Deploying with Capistrano
This guide assumes you already have a VPS set up and ready to go.
On our local machine, we can install Capistrano in our Rails app.
First, we will need to add the following gems to our Gemfile
:
gem 'capistrano', '~> 3.11'
gem 'capistrano-rails', '~> 1.4'
gem 'capistrano-passenger', '~> 0.2.0'
gem 'capistrano-rbenv', '~> 2.1', '>= 2.1.4'
Once added, we can run the following to install the gems and have Capistrano install its config files:
bundle
cap install STAGES=production
This generates several files for us:
Capfile
config/deploy.rb
config/deploy/production.rb
We’re need to edit the Capfile
and add the following lines:
require 'capistrano/rails'
require 'capistrano/passenger'
require 'capistrano/rbenv'
set :rbenv_type, :user
set :rbenv_ruby, '2.7.1'
Then we can modify config/deploy.rb
to define our application and git repo details.
set :application, "myapp"
set :repo_url, "[email protected]:username/myapp.git"
# Deploy to the user's home directory
set :deploy_to, "/home/deploy/#{fetch :application}"
append :linked_dirs, 'log', 'tmp/pids', 'tmp/cache', 'tmp/sockets', 'vendor/bundle', '.bundle', 'public/system', 'public/uploads'
# Only keep the last 5 releases to save disk space
set :keep_releases, 5
# Optionally, you can symlink your database.yml and/or secrets.yml file from the shared directory during deploy
# This is useful if you don't want to use ENV variables
# append :linked_files, 'config/database.yml', 'config/secrets.yml'
Now we need to modify config/deploy/production.rb to point to our server's IP address for production deployments. Make sure to replace 1.2.3.4 with your server's public IP.

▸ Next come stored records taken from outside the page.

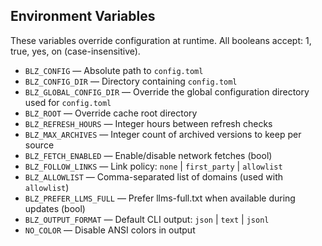 ## Environment Variables

These variables override configuration at runtime. All booleans accept: 1, true, yes, on (case-insensitive).

- `BLZ_CONFIG` — Absolute path to `config.toml`
- `BLZ_CONFIG_DIR` — Directory containing `config.toml`
- `BLZ_GLOBAL_CONFIG_DIR` — Override the global configuration directory used for `config.toml`
- `BLZ_ROOT` — Override cache root directory
- `BLZ_REFRESH_HOURS` — Integer hours between refresh checks
- `BLZ_MAX_ARCHIVES` — Integer count of archived versions to keep per source
- `BLZ_FETCH_ENABLED` — Enable/disable network fetches (bool)
- `BLZ_FOLLOW_LINKS` — Link policy: `none` | `first_party` | `allowlist`
- `BLZ_ALLOWLIST` — Comma-separated list of domains (used with `allowlist`)
- `BLZ_PREFER_LLMS_FULL` — Prefer llms-full.txt when available during updates (bool)
- `BLZ_OUTPUT_FORMAT` — Default CLI output: `json` | `text` | `jsonl`
- `NO_COLOR` — Disable ANSI colors in output
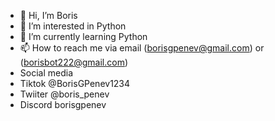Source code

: - 👋 Hi, I’m Boris
- 👀 I’m interested in Python
- 🌱 I’m currently learning Python
- 📫 How to reach me  via email (borisgpenev@gmail.com) or (borisbot222@gmail.com)
- Social media
- Tiktok  @BorisGPenev1234 
- Twiiter  @boris_penev 
- Discord  borisgpenev
<!---
BorisGPenev1/BorisGPenev1 is a ✨ special ✨ repository because its `README.md` (this file) appears on your GitHub profile.
You can click the Preview link to take a look at your changes.
--->
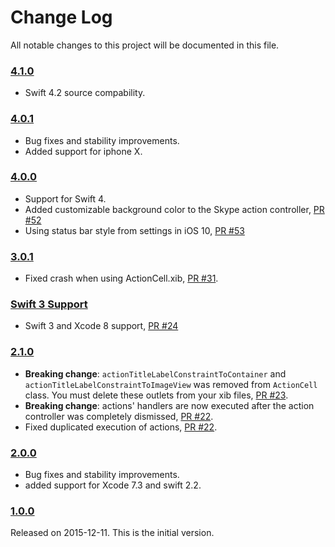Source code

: # Change Log

All notable changes to this project will be documented in this file.

### [4.1.0](https://github.com/xmartlabs/XLActionController/releases/tag/4.1.0)

* Swift 4.2 source compability.

### [4.0.1](https://github.com/xmartlabs/XLActionController/releases/tag/4.0.1)

* Bug fixes and stability improvements.
* Added support for iphone X. 

### [4.0.0](https://github.com/xmartlabs/XLActionController/releases/tag/4.0.0)

* Support for Swift 4.
* Added customizable background color to the Skype action controller, [PR #52](https://github.com/xmartlabs/XLActionController/pull/52)
* Using status bar style from settings in iOS 10, [PR #53](https://github.com/xmartlabs/XLActionController/pull/53)

### [3.0.1](https://github.com/xmartlabs/XLActionController/releases/tag/3.0.1)

* Fixed crash when using ActionCell.xib, [PR #31](https://github.com/xmartlabs/XLActionController/pull/31).

### [Swift 3 Support](https://github.com/xmartlabs/XLActionController/releases/tag/3.0.0)

* Swift 3 and Xcode 8 support, [PR #24](https://github.com/xmartlabs/XLActionController/pull/24)

### [2.1.0](https://github.com/xmartlabs/XLActionController/releases/tag/2.1.0)

* **Breaking change**: `actionTitleLabelConstraintToContainer` and `actionTitleLabelConstraintToImageView` was removed from `ActionCell` class. You must delete these outlets from your xib files, [PR #23](https://github.com/xmartlabs/XLActionController/pull/23).
* **Breaking change**: actions' handlers are now executed after the action controller was completely dismissed, [PR #22](https://github.com/xmartlabs/XLActionController/pull/22).
* Fixed duplicated execution of actions, [PR #22](https://github.com/xmartlabs/XLActionController/pull/22).

### [2.0.0](https://github.com/xmartlabs/XLActionController/releases/tag/2.0.0)

* Bug fixes and stability improvements.
* added support for Xcode 7.3 and swift 2.2.

### [1.0.0](https://github.com/xmartlabs/XLActionController/releases/tag/1.0.0)
Released on 2015-12-11. This is the initial version.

server '1.2.3.4', user: 'deploy', roles: %w{app db web}
Before we can deploy our app to production, we need to SSH into the server one last time and add our environment variables.
ssh [email protected]
mkdir /home/deploy/myapp
nano /home/deploy/myapp/.rbenv-vars
Add any environment variables you need for production to this file.
# For Postgres
DATABASE_URL=postgresql://deploy:[email protected]/myapp
# For MySQL
DATABASE_URL=mysql2://deploy:$omeFancyPassword123@localhost/myapp
RAILS_MASTER_KEY=YOURKEY
SECRET_KEY_BASE=1234567890
STRIPE_PUBLIC_KEY=x
STRIPE_PRIVATE_KEY=y
# etc...
Save this file and these environment variables will be automatically loaded every time you run Ruby commands inside your app’s directory on the server.
Using this method, we can have separate env variables for every application we deploy to this server.

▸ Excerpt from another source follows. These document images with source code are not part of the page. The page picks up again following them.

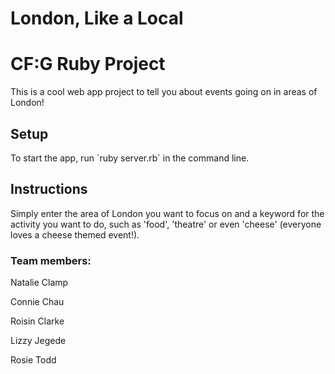 # London, Like a Local
<h1>CF:G Ruby Project</h1>

This is a cool web app project to tell you about events going on in areas of London!

<h2> Setup </h2>
To start the app, run `ruby server.rb` in the command line.

<h2> Instructions </h2>
Simply enter the area of London you want to focus on and a keyword for the activity you want to do, such as 'food', 'theatre' or even 'cheese' (everyone loves a cheese themed event!).

<h3>Team members:</h3>
<p>Natalie Clamp
<p>Connie Chau
<p>Roisin Clarke
<p>Lizzy Jegede
<p>Rosie Todd

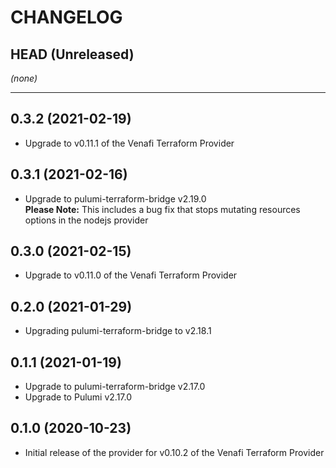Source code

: CHANGELOG
=========

## HEAD (Unreleased)
_(none)_

---

## 0.3.2 (2021-02-19)
* Upgrade to v0.11.1 of the Venafi Terraform Provider

## 0.3.1 (2021-02-16)
* Upgrade to pulumi-terraform-bridge v2.19.0  
  **Please Note:** This includes a bug fix that stops mutating resources options in the nodejs provider

## 0.3.0 (2021-02-15)
* Upgrade to v0.11.0 of the Venafi Terraform Provider

## 0.2.0 (2021-01-29)
* Upgrading pulumi-terraform-bridge to v2.18.1

## 0.1.1 (2021-01-19)
* Upgrade to pulumi-terraform-bridge v2.17.0
* Upgrade to Pulumi v2.17.0

## 0.1.0 (2020-10-23)
* Initial release of the provider for v0.10.2 of the Venafi Terraform Provider
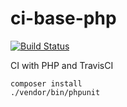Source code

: # ci-base-php

[![Build Status](https://travis-ci.org/vukanac/ci-base-php.svg?branch=master)](https://travis-ci.org/vukanac/ci-base-php)

CI with PHP and TravisCI


    composer install
    ./vendor/bin/phpunit
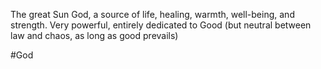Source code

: The great Sun God, a source of life, healing, warmth, well-being, and strength.  Very powerful, entirely dedicated to Good (but neutral between law and chaos, as long as good prevails)

#God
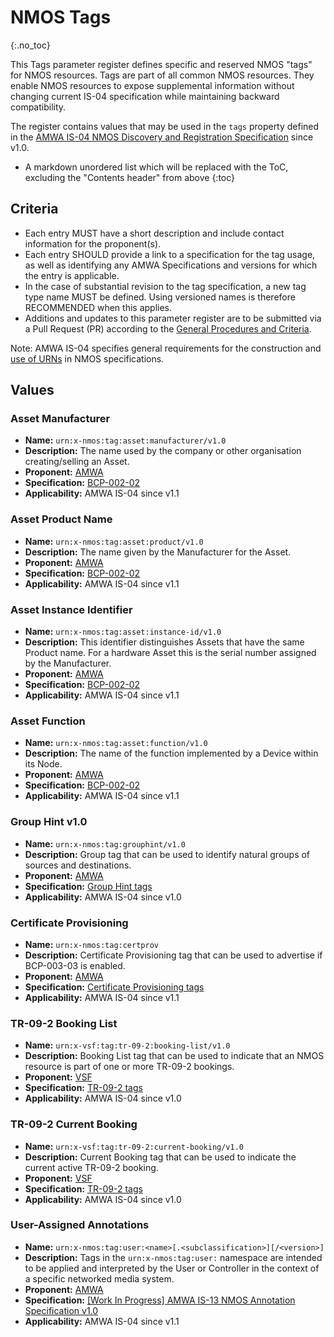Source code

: # NMOS Tags
{:.no_toc}

This Tags parameter register defines specific and reserved NMOS "tags" for NMOS resources. Tags are part of all common NMOS resources. They enable NMOS resources to expose supplemental information without changing current IS-04 specification while maintaining backward compatibility.

The register contains values that may be used in the `tags` property defined in the [AMWA IS-04 NMOS Discovery and Registration Specification](https://specs.amwa.tv/is-04) since v1.0.

- A markdown unordered list which will be replaced with the ToC, excluding the "Contents header" from above
{:toc}

## Criteria

- Each entry MUST have a short description and include contact information for the proponent(s).
- Each entry SHOULD provide a link to a specification for the tag usage, as well as identifying any AMWA Specifications and versions for which the entry is applicable.
- In the case of substantial revision to the tag specification, a new tag type name MUST be defined. Using versioned names is therefore RECOMMENDED when this applies.
- Additions and updates to this parameter register are to be submitted via a Pull Request (PR) according to the [General Procedures and Criteria](../common/).

Note: AMWA IS-04 specifies general requirements for the construction and [use of URNs](https://specs.amwa.tv/is-04/releases/v1.3.1/docs/2.1._APIs_-_Common_Keys.html#use-of-urns) in NMOS specifications.

## Values

### Asset Manufacturer
- **Name:** `urn:x-nmos:tag:asset:manufacturer/v1.0`
- **Description:** The name used by the company or other organisation creating/selling an Asset.
- **Proponent:** [AMWA](https://www.amwa.tv/)
- **Specification:** [BCP-002-02](https://specs.amwa.tv/bcp-002-02)
- **Applicability:** AMWA IS-04 since v1.1

### Asset Product Name
- **Name:** `urn:x-nmos:tag:asset:product/v1.0`
- **Description:** The name given by the Manufacturer for the Asset.
- **Proponent:** [AMWA](https://www.amwa.tv/)
- **Specification:** [BCP-002-02](https://specs.amwa.tv/bcp-002-02)
- **Applicability:** AMWA IS-04 since v1.1

### Asset Instance Identifier
- **Name:** `urn:x-nmos:tag:asset:instance-id/v1.0`
- **Description:** This identifier distinguishes Assets that have the same Product name. For a hardware Asset this is the serial number assigned by the Manufacturer.
- **Proponent:** [AMWA](https://www.amwa.tv/)
- **Specification:** [BCP-002-02](https://specs.amwa.tv/bcp-002-02)
- **Applicability:** AMWA IS-04 since v1.1

### Asset Function
- **Name:** `urn:x-nmos:tag:asset:function/v1.0`
- **Description:** The name of the function implemented by a Device within its Node.
- **Proponent:** [AMWA](https://www.amwa.tv/)
- **Specification:** [BCP-002-02](https://specs.amwa.tv/bcp-002-02)
- **Applicability:** AMWA IS-04 since v1.1

### Group Hint v1.0
- **Name:** `urn:x-nmos:tag:grouphint/v1.0`
- **Description:** Group tag that can be used to identify natural groups of sources and destinations.
- **Proponent:** [AMWA](https://www.amwa.tv/)
- **Specification:** [Group Hint tags](grouphint.md)
- **Applicability:** AMWA IS-04 since v1.0

### Certificate Provisioning
- **Name:** `urn:x-nmos:tag:certprov`
- **Description:** Certificate Provisioning tag that can be used to advertise if BCP-003-03 is enabled.
- **Proponent:** [AMWA](https://www.amwa.tv/)
- **Specification:** [Certificate Provisioning tags](certprov.md)
- **Applicability:** AMWA IS-04 since v1.1

### TR-09-2 Booking List
- **Name:** `urn:x-vsf:tag:tr-09-2:booking-list/v1.0`
- **Description:** Booking List tag that can be used to indicate that an NMOS resource is part of one or more TR-09-2 bookings.
- **Proponent:** [VSF](https://www.vsf.tv/)
- **Specification:** [TR-09-2 tags](tr-09-2.md)
- **Applicability:** AMWA IS-04 since v1.0

### TR-09-2 Current Booking
- **Name:** `urn:x-vsf:tag:tr-09-2:current-booking/v1.0`
- **Description:** Current Booking tag that can be used to indicate the current active TR-09-2 booking.
- **Proponent:** [VSF](https://www.vsf.tv/)
- **Specification:** [TR-09-2 tags](tr-09-2.md)
- **Applicability:** AMWA IS-04 since v1.0

### User-Assigned Annotations
- **Name:** `urn:x-nmos:tag:user:<name>[.<subclassification>][/<version>]`
- **Description:** Tags in the `urn:x-nmos:tag:user:` namespace are intended to be applied and interpreted by the User or Controller in the context of a specific networked media system.
- **Proponent:** [AMWA](https://www.amwa.tv/)
- **Specification:** [\[Work In Progress\] AMWA IS-13 NMOS Annotation Specification v1.0](https://specs.amwa.tv/is-13/v1.0-dev)
- **Applicability:** AMWA IS-04 since v1.1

Now we can deploy our app to production:
cap production deploy
Open your server's IP in your browser and you should be greeted with your Rails application.

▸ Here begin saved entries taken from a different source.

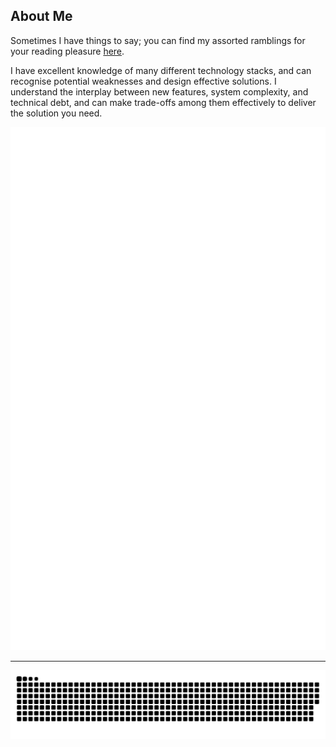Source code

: ## About Me

Sometimes I have things to say; you can find my assorted ramblings for your reading pleasure [here](https://quotidian-ennui.github.io).

I have excellent knowledge of many different technology stacks, and can recognise potential weaknesses and design effective solutions. I understand the interplay between new features, system complexity, and technical debt, and can make trade-offs among them effectively to deliver the solution you need.

[![GitHub Stats](./github-metrics.svg)](https://github.com/lowlighter/metrics)

---

[![badger-badger-snake-snake](https://raw.githubusercontent.com/quotidian-ennui/quotidian-ennui/snake/github-snake.svg)](https://github.com/Platane/snk)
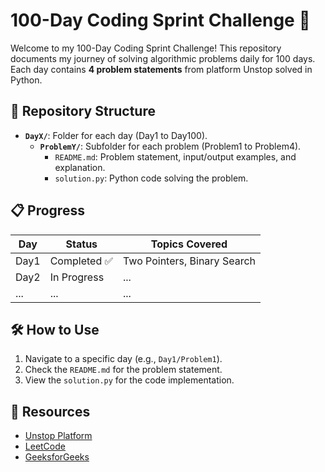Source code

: # 100-Day Coding Sprint Challenge 🚀

Welcome to my 100-Day Coding Sprint Challenge! This repository documents my journey of solving algorithmic problems daily for 100 days. Each day contains **4 problem statements** from platform Unstop solved in Python.

## 📌 Repository Structure
- **`DayX/`**: Folder for each day (Day1 to Day100).
  - **`ProblemY/`**: Subfolder for each problem (Problem1 to Problem4).
    - `README.md`: Problem statement, input/output examples, and explanation.
    - `solution.py`: Python code solving the problem.

## 📋 Progress
| Day  | Status       | Topics Covered               |
|------|--------------|------------------------------|
| Day1 | Completed ✅ | Two Pointers, Binary Search  |
| Day2 | In Progress  | ...                          |
| ...  | ...          | ...                          |

## 🛠 How to Use
1. Navigate to a specific day (e.g., `Day1/Problem1`).
2. Check the `README.md` for the problem statement.
3. View the `solution.py` for the code implementation.

## 🔗 Resources
- [Unstop Platform](https://unstop.com)
- [LeetCode](https://leetcode.com)
- [GeeksforGeeks](https://geeksforgeeks.org)
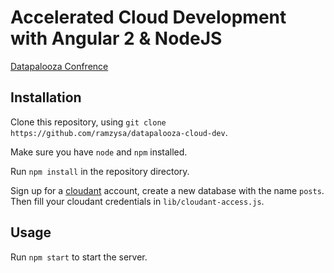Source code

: # Accelerated Cloud Development with Angular 2 & NodeJS
[Datapalooza Confrence](http://www.spark.tc/datapalooza/tel-aviv/)

## Installation
Clone this repository, using `git clone https://github.com/ramzysa/datapalooza-cloud-dev`.

Make sure you have `node` and `npm` installed.

Run `npm install` in the repository directory.

Sign up for a [cloudant](https://cloudant.com/) account, create a new database with the name `posts`. Then fill your cloudant credentials in `lib/cloudant-access.js`.

## Usage
Run `npm start` to start the server.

If you see an error, you can SSH into the server and view the log files to see what’s wrong.
# To view the Rails logs
nano /home/deploy/myapp/current/log/production.log
# To view the NGINX and Passenger logs
sudo less /var/log/nginx/error.log
Once you find your error (often times a missing environment variable or config for production), you can fix it and restart or redeploy your app.
That’s it! If everything goes smoothly, your app should be up and running once the deploy command completes.